*** Begin section ***

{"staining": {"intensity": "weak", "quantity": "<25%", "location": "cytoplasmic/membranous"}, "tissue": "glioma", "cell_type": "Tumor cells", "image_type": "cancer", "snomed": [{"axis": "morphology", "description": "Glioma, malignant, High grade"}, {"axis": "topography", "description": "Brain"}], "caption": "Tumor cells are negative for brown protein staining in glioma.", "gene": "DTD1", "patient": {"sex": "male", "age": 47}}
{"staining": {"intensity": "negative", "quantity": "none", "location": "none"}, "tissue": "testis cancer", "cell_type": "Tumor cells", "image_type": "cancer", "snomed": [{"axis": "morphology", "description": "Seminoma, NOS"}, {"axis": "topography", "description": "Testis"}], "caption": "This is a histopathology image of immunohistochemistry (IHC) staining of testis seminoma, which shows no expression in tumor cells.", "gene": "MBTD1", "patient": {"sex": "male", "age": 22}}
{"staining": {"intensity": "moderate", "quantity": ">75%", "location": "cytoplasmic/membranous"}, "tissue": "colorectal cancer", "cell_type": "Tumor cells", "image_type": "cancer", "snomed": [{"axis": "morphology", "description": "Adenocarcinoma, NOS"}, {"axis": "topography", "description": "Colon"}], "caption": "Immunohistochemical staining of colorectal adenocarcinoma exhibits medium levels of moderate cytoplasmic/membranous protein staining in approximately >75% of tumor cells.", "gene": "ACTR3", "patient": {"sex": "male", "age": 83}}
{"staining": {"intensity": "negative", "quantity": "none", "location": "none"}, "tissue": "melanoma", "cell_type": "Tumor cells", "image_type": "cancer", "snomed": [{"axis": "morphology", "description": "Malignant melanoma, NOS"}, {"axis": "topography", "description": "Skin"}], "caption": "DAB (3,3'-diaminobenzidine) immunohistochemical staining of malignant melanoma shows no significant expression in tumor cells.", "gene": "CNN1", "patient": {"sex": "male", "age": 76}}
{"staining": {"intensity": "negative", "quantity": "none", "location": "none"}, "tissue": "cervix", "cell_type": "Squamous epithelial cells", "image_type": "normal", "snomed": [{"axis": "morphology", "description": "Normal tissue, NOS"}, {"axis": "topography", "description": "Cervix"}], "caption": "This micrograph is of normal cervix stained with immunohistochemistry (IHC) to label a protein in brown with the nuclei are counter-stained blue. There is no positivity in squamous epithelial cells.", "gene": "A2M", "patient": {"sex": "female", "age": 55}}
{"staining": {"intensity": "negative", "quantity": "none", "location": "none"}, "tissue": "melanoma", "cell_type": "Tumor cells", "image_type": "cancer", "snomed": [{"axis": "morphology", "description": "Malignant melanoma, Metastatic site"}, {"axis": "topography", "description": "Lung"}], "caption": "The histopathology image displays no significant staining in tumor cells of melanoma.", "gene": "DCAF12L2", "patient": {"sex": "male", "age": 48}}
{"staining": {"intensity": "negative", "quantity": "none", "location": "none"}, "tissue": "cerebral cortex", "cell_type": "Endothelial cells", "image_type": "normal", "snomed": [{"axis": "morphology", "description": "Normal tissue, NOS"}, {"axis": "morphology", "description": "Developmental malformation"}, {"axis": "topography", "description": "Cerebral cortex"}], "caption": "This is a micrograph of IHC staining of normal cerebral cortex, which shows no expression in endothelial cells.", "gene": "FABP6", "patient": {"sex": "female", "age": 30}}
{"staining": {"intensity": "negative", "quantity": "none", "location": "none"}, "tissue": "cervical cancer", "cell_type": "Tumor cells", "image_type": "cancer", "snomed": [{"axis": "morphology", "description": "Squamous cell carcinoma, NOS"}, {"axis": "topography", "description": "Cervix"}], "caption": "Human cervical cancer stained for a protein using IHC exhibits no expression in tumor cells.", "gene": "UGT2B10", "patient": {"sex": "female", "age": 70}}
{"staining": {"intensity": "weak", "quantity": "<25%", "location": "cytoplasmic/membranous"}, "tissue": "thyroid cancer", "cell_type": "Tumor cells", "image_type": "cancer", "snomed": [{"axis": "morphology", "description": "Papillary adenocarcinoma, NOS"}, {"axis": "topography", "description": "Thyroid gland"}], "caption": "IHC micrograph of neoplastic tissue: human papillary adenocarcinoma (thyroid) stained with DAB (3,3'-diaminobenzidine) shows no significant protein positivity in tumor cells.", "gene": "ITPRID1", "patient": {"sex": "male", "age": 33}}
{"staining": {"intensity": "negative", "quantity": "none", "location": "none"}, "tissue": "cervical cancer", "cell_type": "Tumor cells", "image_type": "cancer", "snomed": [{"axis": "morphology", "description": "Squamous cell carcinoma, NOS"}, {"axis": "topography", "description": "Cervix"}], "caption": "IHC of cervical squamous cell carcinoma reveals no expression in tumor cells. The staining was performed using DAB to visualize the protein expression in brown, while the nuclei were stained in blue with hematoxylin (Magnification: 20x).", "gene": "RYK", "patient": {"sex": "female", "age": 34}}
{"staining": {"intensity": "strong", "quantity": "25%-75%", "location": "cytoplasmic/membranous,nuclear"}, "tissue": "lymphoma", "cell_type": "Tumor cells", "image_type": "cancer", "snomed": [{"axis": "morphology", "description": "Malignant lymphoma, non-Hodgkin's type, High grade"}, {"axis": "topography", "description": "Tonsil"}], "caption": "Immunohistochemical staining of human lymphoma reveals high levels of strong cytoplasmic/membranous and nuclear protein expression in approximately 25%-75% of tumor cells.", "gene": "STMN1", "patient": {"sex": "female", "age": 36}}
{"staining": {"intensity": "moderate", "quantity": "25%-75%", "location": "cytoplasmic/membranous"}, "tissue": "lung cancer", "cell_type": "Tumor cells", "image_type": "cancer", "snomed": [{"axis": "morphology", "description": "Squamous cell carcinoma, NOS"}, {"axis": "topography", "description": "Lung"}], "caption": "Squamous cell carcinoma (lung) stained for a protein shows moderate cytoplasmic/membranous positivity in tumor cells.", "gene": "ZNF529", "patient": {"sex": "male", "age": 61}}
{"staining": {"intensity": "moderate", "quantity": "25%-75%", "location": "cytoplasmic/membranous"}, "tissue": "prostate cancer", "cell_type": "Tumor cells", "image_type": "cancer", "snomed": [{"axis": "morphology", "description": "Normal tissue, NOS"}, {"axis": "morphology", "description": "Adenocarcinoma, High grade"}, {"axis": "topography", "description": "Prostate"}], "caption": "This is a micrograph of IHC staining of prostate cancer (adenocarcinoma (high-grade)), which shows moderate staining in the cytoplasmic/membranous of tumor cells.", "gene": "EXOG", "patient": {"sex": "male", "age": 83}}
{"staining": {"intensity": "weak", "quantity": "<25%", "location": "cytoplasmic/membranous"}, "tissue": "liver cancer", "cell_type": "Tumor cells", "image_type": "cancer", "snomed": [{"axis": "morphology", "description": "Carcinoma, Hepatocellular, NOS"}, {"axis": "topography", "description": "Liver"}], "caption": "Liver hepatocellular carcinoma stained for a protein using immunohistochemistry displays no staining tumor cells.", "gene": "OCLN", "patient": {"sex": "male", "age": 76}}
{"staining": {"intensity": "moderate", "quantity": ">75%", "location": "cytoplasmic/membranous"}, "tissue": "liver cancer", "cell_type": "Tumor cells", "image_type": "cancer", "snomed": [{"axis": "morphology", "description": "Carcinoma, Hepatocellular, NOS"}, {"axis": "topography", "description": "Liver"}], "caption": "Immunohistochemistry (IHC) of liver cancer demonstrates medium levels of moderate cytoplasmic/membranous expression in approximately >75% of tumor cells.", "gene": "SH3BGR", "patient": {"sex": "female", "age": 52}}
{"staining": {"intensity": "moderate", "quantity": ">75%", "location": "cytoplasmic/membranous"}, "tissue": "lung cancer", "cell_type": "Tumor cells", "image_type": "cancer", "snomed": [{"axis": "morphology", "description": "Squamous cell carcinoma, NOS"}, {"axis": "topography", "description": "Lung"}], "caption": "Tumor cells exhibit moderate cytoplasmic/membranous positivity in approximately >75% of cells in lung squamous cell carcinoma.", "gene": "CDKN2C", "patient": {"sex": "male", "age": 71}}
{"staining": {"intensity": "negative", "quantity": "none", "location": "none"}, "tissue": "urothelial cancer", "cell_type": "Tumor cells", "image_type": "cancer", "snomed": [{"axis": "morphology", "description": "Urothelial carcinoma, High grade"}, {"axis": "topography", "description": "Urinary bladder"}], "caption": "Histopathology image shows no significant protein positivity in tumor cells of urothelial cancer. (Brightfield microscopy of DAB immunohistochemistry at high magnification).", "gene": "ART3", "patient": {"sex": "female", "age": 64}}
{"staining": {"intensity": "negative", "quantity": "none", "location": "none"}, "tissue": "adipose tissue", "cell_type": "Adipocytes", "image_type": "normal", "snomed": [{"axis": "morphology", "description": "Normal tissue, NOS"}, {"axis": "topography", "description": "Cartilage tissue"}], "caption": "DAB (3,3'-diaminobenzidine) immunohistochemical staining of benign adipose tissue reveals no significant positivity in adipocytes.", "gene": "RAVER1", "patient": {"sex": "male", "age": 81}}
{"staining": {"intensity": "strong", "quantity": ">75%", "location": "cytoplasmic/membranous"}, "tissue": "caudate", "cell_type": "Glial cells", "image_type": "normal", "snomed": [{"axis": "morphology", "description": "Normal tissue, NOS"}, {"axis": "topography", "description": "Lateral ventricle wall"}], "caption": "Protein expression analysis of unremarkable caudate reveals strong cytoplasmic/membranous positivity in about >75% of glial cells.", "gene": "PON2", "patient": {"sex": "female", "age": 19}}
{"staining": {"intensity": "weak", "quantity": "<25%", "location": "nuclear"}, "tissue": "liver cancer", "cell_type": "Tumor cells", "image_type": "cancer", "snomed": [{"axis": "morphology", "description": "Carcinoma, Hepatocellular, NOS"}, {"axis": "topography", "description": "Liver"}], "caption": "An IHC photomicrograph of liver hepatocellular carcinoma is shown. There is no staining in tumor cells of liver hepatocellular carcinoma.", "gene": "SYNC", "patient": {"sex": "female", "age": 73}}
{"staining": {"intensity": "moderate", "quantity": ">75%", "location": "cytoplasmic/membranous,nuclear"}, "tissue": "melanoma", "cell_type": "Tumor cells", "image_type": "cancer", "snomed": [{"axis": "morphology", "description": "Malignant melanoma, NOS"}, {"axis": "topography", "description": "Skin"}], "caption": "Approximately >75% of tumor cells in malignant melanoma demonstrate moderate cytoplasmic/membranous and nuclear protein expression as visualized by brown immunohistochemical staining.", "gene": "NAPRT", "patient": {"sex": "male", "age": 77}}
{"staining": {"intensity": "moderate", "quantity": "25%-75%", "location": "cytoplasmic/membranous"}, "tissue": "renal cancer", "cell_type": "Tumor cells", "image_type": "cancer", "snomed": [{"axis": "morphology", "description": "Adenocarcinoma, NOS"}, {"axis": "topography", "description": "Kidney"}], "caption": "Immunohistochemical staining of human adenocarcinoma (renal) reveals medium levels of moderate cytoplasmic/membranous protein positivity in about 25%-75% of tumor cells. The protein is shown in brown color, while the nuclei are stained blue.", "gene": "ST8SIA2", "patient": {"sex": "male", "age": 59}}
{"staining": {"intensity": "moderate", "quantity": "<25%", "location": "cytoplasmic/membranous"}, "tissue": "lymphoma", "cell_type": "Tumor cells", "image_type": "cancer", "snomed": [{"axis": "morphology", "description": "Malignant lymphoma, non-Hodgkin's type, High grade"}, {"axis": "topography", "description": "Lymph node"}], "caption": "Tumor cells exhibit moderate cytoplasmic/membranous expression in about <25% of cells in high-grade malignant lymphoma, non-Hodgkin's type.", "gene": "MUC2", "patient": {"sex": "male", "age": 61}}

*** End section ***

— The problem —
Please find each line in the records above that holds the word "There", and copy it.

— Task response —
{"staining": {"intensity": "negative", "quantity": "none", "location": "none"}, "tissue": "cervix", "cell_type": "Squamous epithelial cells", "image_type": "normal", "snomed": [{"axis": "morphology", "description": "Normal tissue, NOS"}, {"axis": "topography", "description": "Cervix"}], "caption": "This micrograph is of normal cervix stained with immunohistochemistry (IHC) to label a protein in brown with the nuclei are counter-stained blue. There is no positivity in squamous epithelial cells.", "gene": "A2M", "patient": {"sex": "female", "age": 55}}
{"staining": {"intensity": "weak", "quantity": "<25%", "location": "nuclear"}, "tissue": "liver cancer", "cell_type": "Tumor cells", "image_type": "cancer", "snomed": [{"axis": "morphology", "description": "Carcinoma, Hepatocellular, NOS"}, {"axis": "topography", "description": "Liver"}], "caption": "An IHC photomicrograph of liver hepatocellular carcinoma is shown. There is no staining in tumor cells of liver hepatocellular carcinoma.", "gene": "SYNC", "patient": {"sex": "female", "age": 73}}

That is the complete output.